- _What this task involves_:
Rewrite the data below, replacing "thuyền buồm" with "chiếc thuyền" wherever it appears and changing nothing else.

- _Supplied material_:

•••••

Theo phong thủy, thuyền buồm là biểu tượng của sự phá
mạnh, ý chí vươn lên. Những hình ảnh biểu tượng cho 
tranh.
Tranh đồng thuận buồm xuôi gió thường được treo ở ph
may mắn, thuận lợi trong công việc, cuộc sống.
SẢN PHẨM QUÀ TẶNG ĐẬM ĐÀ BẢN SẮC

•••••

- _Response box_:
Theo phong thủy, chiếc thuyền là biểu tượng của sự phá
mạnh, ý chí vươn lên. Những hình ảnh biểu tượng cho 
tranh.
Tranh đồng thuận buồm xuôi gió thường được treo ở ph
may mắn, thuận lợi trong công việc, cuộc sống.
SẢN PHẨM QUÀ TẶNG ĐẬM ĐÀ BẢN SẮC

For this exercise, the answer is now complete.